You will see 99% and 95% cure rate stats floating around. Those stats say that with early stage detection, 95-99% of women will leave past 5 YEARS. Not live forever. read the fine print. I hate this stat. 20% of women with stage IV live past 5 years after diagnosis of stage IV. 5 years past my stage IIB diagnosis is coming up on December 30, 2015. I am not even going to give you stats that involve brain metastasis, we are already pretty upset at my house these days without stirring that pot. Let’s just hope I make it to that 5 year mark, just need 2 more months eh?

3. But you look healthy?

When I won an award that required I be in active treatment for breast cancer, the other woman there with me happened to be early stage and acted fairly upset that I was there with all of my hair (little did she know 5 minutes after shooting the news spot I had to run and get radiation to my spine). It really upset me, I felt like she seemed to think I was faking my illness and it also concerned me that she knew nothing about metastatic breast cancer (spine radiation was one of the worst things I have ever been through by the way). Just because someone doesn’t looks sick on the outside, doesn’t mean they aren’t sick. This goes for many other diseases that are called “invisible illnesses.” I know sometimes people mean well when they point that out, but we don’t exactly want to look sick and it isn’t a gauge on how we are really feeling.

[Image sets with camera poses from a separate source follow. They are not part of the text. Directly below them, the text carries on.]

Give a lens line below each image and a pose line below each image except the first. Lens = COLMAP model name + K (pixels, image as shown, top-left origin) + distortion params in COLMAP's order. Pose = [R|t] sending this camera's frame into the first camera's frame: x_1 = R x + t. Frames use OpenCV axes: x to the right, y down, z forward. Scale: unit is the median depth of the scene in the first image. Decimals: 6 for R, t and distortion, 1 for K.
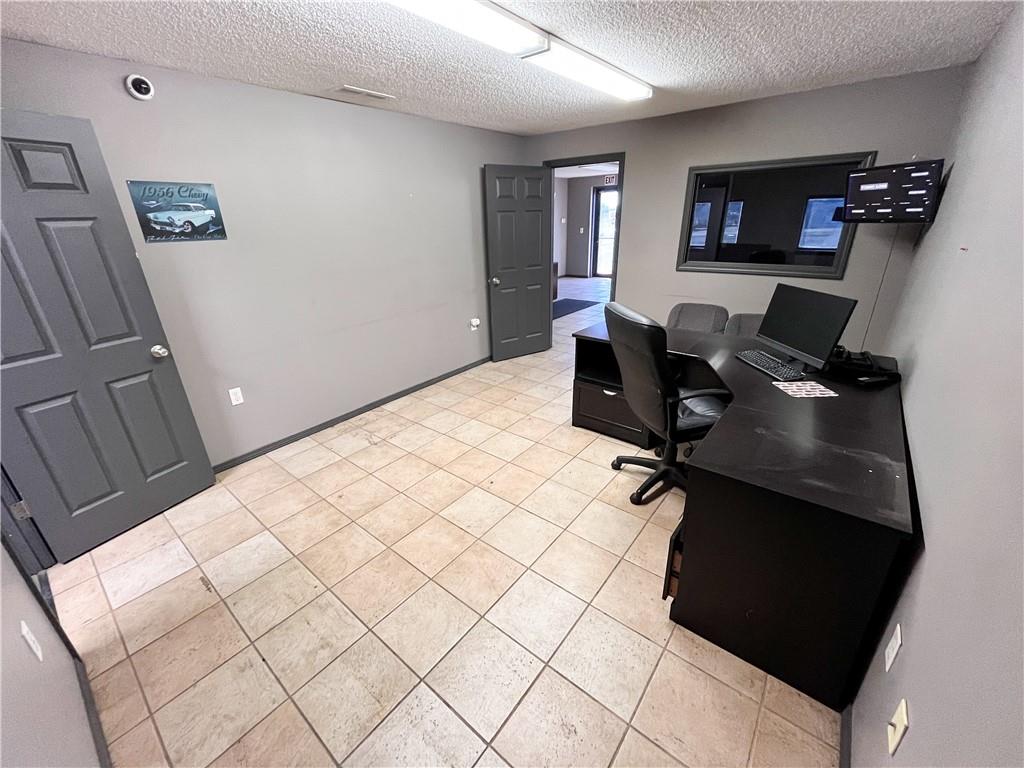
lens RADIAL K [[413.2, 0, 513.6], [0, 413.2, 382.9], [0, 0, 1]] dist [-0.002937, -0.000711]
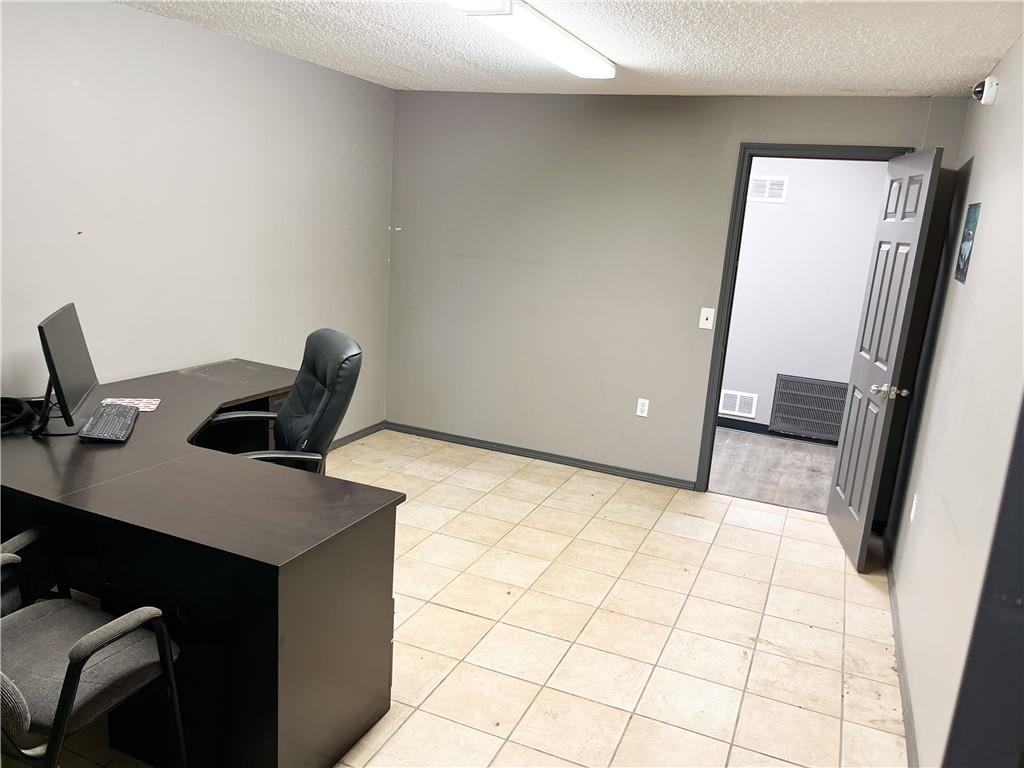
lens RADIAL K [[770.8, 0, 512.7], [0, 770.8, 386.6], [0, 0, 1]] dist [0.035162, -0.011573]
pose [[-0.963242, 0.015212, -0.268205, 0.314155], [-0.143723, 0.814307, 0.562359, -0.854605], [0.226956, 0.580235, -0.782188, 2.007990]]
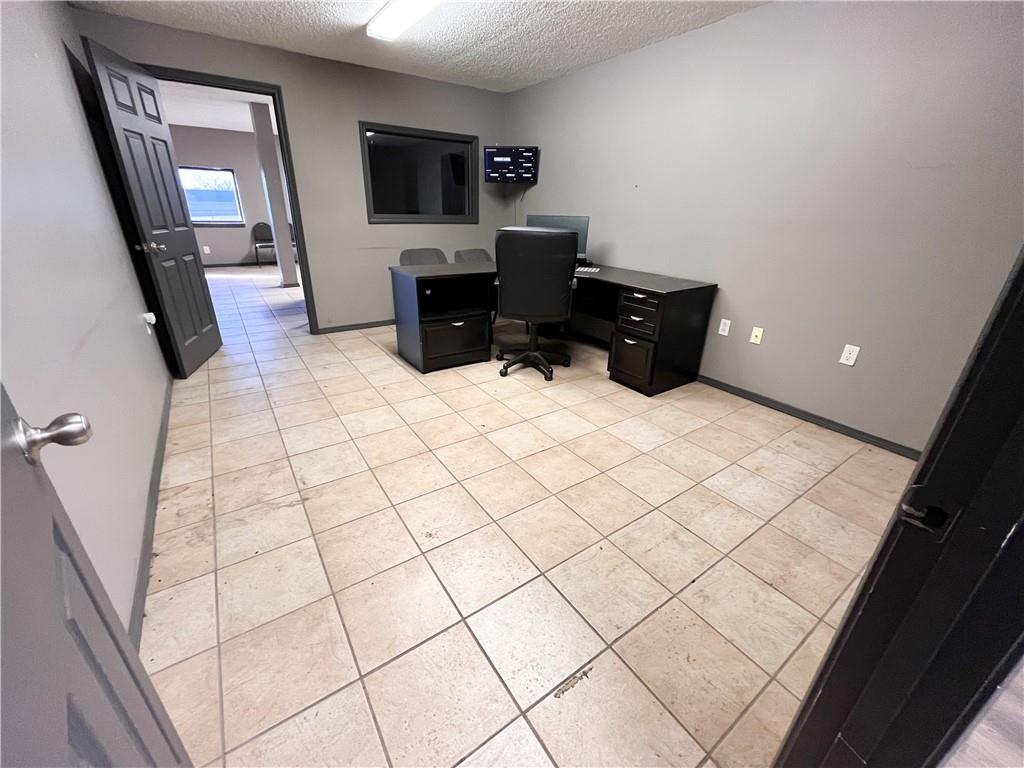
lens RADIAL K [[413.2, 0, 512.2], [0, 413.2, 380.1], [0, 0, 1]] dist [-0.002937, -0.000711]
pose [[0.285463, -0.339946, 0.896073, -0.947083], [0.327895, 0.913197, 0.241985, -0.072261], [-0.900553, 0.224740, 0.372151, 0.617662]]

4. But you got the “good cancer?”

HA! All cancer sucks. Yes, some people live longer with some cancers. Some cancers are nearly curable. They all require crappy treatment and side effects. Let’s just cure ALL cancers and I seriously want to hear how cancer in my spine, lungs and brain is the good cancer, mmkay?

5. Men don’t have breasts, they can’t get breast cancer?

Men do get breast cancer. They actually have the inner-workings of a breast that just don’t actually become them because of hormones. That whole XY chromosome thing. I don’t need to teach you biology, but men get breast cancer and they get metastatic breast cancer. Don’t forget them.

For metastatic breast cancer awareness day, I beg you to share a story of someone you love/loved that has been impacted by stage IV breast cancer, share facts, share what it is. Share that we need metastatic breast cancer research. SHARE! <3 Also, if you have metastatic breast cancer – what did I miss? Add in the comments.

Jill's news:
I saw Dr G today and Monday's CT was "not favorable." I have new mets in my liver and lungs.The lung mets have come and gone over the years and are particularly tiny (5 mm each), so I guess I'm not going to worry about them much.

Dr G wants to increase my dose of carboplatin and add Alimta (pemetrexed). Nurse Jacque said these are given once every three weeks, with vitamin B12 for the Alimta. That shot had a very tiny needle. I'll know more once Premera has approved these chemos. Alimta crosses the blood-brain barrier and has low toxicity, so it's very appealing. We also discussed ixabepilone, cytoxan and a new therapy called abemaciclib. 

He'll get me in to see a radiation oncologist to treat my skin mets and enlarged lymph node. Dr G will also try to get me in to see Dr Julie Gralow at UW for a second opinion. She's a widely renowned oncologist who travels around the world and is most likely to know about new research. But since she travels so much, it may be a long time before I get in to see her.